The company has also introduced a safety pack with a number of features, including sensors, lights and a system to show the harness clip is attached to the machine.
All of the articulating booms are currently powered by lead acid batteries and there is also an early attachable combustion engine range extender that can be attached in 15 minutes.
The company also premiered its new electric telehandlers models, which are all lithium battery driven and a range of electric or hybrid power options.
The MRT 2260e and MRT 2660e rotating telehandler models are part of the manufacturer’s VISION+ range and have a loading capacity of 6 tonnes for lifting heights of 22 and 26m respectively.
Offering the same performance levels as Manitou’s internal combustion models, the rotating machines are fitted with a 700V/65kWh lithium-ion battery that is said to ensure optimum productivity, “even in difficult climate conditions like in Northern Europe”.
In an announcement at the construction exhibition, Manitou said that it would introduce a hydrogen powered product at an event in December, adding that the development of hydrogen and how it can be stored on-site is an important part of its plans.
Manitou has already commited the Science-Based Targets initiative, and by 2030 it expects that around 45% of the equipment it sells globally will be low-emission.
Speaking to Access International magazine earlier this year, Arnaud Boyer, Manitou’s Vice President of Global Marketing & product Development, commented on how the demand for low-emission products in Europe was developing.
He said, “Northern Europe is really where the demand is coming from and in terms of equipment, it is for electric platforms. And we are starting to see some demand, also from the northern European countries, for electric telehandlers.”
According to Boyer, the demand for electric powered construction equipment in the south of Europe is currently not as strong, although this is mainly due to the maturity of the market.
While Boyer thinks the demand will increase in time as the market matures, “what may accelerate this development will be regulation,” he said.
When asked if he thought it would be good for European governments to introduce legislative deadlines to speed up the transition to low-emission construction equipment, the Manitou vice president said, “It depends which way you look at it. If you look at it from a perspective that we need to be emitting less CO2, I would say yes. That should be a drive from the government – I think that is their responsibility.

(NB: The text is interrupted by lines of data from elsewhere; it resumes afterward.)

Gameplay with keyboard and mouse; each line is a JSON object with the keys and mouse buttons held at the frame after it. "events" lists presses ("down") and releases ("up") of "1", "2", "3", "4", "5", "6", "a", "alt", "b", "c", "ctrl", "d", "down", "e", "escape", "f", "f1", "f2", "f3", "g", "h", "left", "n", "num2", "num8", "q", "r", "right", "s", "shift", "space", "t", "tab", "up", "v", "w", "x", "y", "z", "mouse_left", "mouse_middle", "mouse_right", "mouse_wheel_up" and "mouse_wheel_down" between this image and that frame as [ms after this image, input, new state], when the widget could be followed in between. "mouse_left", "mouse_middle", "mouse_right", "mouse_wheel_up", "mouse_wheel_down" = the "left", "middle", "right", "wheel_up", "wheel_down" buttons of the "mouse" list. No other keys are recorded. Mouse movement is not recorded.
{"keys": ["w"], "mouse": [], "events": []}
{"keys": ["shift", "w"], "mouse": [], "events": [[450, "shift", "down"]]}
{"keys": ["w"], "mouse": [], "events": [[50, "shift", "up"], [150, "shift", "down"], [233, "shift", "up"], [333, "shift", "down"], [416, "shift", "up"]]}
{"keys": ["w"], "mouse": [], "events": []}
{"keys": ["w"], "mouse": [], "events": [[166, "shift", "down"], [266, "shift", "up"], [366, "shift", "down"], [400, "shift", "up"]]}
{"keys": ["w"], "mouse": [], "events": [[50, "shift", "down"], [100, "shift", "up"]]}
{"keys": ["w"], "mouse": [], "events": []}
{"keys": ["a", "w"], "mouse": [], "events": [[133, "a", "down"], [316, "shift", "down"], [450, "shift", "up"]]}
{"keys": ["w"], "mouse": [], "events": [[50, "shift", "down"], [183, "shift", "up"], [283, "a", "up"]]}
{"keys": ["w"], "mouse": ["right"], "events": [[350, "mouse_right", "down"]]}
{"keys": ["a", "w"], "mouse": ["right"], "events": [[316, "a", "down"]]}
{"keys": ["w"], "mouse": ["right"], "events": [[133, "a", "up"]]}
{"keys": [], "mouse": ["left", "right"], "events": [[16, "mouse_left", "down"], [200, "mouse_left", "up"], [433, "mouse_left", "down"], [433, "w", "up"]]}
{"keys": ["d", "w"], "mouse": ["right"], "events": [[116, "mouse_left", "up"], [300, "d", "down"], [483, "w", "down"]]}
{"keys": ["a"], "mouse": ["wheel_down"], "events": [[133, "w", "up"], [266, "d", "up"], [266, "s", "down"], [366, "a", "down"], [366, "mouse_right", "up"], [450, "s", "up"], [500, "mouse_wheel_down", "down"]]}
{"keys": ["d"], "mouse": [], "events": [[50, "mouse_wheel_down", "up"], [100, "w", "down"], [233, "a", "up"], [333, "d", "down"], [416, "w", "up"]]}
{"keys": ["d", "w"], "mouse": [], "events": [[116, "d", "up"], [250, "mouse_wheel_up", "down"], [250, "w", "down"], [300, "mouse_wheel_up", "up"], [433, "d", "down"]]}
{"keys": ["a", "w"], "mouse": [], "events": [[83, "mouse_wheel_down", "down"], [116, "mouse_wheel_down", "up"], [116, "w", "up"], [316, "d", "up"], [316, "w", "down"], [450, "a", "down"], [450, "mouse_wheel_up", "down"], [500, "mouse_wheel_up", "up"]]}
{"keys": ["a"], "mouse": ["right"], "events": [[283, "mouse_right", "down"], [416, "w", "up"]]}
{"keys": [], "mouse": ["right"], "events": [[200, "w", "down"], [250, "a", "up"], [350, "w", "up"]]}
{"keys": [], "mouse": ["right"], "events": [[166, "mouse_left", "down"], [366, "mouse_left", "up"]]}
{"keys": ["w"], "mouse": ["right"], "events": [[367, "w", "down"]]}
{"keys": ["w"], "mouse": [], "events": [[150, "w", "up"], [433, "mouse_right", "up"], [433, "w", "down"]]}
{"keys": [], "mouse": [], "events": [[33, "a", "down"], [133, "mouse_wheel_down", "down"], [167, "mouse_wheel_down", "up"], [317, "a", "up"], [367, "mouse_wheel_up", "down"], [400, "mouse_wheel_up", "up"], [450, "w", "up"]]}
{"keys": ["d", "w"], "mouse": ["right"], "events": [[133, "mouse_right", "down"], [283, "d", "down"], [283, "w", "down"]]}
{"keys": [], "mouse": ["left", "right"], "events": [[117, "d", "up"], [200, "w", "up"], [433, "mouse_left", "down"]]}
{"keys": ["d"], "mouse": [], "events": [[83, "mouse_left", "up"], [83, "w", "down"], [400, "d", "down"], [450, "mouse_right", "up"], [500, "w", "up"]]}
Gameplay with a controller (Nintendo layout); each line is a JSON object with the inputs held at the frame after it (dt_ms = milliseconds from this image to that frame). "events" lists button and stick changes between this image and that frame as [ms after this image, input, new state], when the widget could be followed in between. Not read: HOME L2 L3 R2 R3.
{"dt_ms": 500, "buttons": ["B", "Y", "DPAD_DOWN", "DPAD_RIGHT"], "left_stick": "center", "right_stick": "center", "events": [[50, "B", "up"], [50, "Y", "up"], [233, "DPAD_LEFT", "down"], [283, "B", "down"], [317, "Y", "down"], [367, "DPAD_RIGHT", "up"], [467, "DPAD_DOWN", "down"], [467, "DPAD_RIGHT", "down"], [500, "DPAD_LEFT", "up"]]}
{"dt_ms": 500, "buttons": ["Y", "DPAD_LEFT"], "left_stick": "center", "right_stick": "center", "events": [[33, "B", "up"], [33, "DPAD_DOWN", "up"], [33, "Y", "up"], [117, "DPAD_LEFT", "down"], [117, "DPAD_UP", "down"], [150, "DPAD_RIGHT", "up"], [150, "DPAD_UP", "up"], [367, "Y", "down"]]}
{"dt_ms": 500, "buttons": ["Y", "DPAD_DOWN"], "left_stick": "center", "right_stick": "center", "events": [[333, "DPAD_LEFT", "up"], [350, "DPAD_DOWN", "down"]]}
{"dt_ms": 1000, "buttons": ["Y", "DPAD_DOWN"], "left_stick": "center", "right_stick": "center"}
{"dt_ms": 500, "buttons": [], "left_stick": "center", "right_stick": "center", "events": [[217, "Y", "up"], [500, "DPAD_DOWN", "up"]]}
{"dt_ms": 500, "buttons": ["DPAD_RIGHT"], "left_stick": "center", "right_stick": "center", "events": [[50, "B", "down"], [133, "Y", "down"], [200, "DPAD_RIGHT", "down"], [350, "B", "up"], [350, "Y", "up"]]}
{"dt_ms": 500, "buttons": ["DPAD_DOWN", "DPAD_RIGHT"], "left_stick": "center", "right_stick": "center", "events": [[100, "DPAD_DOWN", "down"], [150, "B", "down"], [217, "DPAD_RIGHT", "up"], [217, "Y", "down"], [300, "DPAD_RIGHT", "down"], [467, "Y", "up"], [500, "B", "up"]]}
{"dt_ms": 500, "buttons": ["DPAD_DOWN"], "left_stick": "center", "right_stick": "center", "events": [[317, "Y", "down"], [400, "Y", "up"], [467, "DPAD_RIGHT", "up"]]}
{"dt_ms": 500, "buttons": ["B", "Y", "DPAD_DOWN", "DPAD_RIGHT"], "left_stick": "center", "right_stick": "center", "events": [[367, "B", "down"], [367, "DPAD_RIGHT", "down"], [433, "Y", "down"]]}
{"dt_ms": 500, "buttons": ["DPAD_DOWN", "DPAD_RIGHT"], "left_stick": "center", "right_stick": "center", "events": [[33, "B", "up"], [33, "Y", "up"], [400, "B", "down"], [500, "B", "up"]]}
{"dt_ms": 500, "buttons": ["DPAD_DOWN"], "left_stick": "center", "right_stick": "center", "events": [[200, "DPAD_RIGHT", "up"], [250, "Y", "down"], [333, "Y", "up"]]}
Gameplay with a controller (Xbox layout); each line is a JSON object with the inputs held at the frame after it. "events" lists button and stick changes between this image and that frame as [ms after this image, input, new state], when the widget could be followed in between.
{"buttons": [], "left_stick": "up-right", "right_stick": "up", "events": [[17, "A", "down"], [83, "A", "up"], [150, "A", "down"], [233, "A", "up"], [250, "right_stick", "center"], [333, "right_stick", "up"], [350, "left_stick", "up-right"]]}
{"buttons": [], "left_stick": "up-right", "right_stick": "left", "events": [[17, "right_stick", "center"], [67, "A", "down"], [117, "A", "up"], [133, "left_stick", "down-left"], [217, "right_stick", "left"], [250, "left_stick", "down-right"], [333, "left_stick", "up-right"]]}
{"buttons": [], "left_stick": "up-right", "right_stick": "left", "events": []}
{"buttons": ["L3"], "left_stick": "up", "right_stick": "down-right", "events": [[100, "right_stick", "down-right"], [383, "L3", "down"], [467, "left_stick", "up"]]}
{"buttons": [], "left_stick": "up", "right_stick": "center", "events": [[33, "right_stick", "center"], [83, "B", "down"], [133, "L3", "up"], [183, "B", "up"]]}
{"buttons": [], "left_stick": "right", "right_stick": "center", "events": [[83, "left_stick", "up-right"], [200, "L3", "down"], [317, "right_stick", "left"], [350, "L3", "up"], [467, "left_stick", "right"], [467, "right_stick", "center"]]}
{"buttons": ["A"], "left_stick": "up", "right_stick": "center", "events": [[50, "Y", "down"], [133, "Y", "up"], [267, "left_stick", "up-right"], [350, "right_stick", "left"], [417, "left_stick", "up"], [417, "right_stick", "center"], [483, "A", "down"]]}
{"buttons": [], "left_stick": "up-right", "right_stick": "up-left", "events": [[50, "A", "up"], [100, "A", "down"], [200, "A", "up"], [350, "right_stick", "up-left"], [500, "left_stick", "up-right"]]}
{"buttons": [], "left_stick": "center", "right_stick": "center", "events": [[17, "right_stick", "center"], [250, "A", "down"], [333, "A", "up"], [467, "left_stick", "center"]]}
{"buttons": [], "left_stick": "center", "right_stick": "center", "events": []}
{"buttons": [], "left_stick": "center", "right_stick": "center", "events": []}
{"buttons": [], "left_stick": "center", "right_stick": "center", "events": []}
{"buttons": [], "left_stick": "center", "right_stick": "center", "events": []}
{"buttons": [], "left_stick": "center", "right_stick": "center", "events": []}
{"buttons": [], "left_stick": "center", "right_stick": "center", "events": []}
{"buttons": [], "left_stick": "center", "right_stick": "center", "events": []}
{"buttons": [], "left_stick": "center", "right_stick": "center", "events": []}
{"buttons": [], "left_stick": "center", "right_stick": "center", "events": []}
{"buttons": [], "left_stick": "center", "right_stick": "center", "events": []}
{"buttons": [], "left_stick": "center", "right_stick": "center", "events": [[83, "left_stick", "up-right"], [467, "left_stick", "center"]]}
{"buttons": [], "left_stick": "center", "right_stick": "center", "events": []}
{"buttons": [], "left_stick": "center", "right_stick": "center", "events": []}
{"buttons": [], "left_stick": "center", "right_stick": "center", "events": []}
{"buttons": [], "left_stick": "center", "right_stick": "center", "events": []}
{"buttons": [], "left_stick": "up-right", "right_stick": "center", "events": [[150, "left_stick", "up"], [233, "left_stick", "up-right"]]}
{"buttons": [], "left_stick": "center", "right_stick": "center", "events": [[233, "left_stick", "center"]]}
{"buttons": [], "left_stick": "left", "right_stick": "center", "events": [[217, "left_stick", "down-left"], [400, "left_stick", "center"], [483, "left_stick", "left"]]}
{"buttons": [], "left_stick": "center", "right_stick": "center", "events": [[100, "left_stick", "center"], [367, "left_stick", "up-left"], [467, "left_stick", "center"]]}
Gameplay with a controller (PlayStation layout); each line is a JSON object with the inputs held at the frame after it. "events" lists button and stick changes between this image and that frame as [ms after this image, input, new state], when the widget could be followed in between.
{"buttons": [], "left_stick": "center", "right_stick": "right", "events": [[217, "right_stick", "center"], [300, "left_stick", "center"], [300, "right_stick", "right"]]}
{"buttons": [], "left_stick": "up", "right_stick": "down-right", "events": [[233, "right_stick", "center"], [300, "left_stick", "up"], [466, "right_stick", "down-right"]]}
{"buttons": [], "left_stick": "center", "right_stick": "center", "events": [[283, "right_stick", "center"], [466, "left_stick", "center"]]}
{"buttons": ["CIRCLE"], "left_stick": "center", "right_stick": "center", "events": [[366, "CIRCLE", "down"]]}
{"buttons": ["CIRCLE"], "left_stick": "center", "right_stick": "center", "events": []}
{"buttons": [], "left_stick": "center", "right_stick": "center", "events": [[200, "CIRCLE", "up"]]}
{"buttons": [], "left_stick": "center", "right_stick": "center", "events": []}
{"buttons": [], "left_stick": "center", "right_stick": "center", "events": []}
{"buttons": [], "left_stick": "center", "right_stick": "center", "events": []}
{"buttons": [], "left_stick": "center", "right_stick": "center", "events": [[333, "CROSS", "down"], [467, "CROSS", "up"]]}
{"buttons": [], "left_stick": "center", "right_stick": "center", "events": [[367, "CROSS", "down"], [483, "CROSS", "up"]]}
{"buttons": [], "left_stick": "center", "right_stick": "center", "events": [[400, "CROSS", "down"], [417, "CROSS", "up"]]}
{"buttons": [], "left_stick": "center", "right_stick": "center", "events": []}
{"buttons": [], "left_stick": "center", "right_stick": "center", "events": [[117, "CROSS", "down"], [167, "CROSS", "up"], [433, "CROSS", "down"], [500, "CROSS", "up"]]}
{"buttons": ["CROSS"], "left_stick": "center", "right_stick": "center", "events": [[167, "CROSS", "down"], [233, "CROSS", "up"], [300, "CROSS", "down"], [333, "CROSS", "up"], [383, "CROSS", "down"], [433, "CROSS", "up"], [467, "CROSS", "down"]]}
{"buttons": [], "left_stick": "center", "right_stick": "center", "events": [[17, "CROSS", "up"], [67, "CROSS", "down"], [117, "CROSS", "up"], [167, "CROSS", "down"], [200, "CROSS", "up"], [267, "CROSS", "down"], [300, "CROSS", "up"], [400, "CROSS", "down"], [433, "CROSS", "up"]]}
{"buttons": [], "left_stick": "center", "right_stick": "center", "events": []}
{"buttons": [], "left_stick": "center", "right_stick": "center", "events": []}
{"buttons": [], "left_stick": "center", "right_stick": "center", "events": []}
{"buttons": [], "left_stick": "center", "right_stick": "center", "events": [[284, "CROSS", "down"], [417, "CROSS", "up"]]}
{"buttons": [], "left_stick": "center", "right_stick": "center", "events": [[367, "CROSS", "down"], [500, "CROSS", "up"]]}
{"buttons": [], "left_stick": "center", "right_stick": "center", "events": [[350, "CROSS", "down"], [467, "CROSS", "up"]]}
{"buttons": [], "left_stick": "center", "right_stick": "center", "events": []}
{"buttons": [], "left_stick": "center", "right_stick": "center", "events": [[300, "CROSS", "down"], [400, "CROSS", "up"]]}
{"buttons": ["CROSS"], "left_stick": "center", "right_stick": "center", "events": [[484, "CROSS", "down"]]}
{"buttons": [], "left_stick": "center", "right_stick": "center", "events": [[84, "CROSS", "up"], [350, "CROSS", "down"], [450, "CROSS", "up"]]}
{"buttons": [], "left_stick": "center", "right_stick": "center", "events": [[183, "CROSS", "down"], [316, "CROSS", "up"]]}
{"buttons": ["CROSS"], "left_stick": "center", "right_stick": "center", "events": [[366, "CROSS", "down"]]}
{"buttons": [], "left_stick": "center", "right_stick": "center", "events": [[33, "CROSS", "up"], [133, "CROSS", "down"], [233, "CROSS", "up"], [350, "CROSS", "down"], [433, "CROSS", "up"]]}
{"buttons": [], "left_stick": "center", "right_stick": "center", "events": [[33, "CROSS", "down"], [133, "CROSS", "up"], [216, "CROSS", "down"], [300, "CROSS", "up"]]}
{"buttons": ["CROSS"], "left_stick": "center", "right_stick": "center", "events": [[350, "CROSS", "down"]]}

“Doing it as an incentive would probably be more efficient than to put constraints about legislations.”
However, he added, “The only thing about government is that we need to be careful about the way they write the legislation because sometimes they are not the experts.”
“When you look at the new legislation for cars for example, they have decided in 2035 to stop the use of IC engines. But you could have an IC engine working on a hydrogen machine and emitting no CO2. If we could work with them on trying to establish something then, why not?”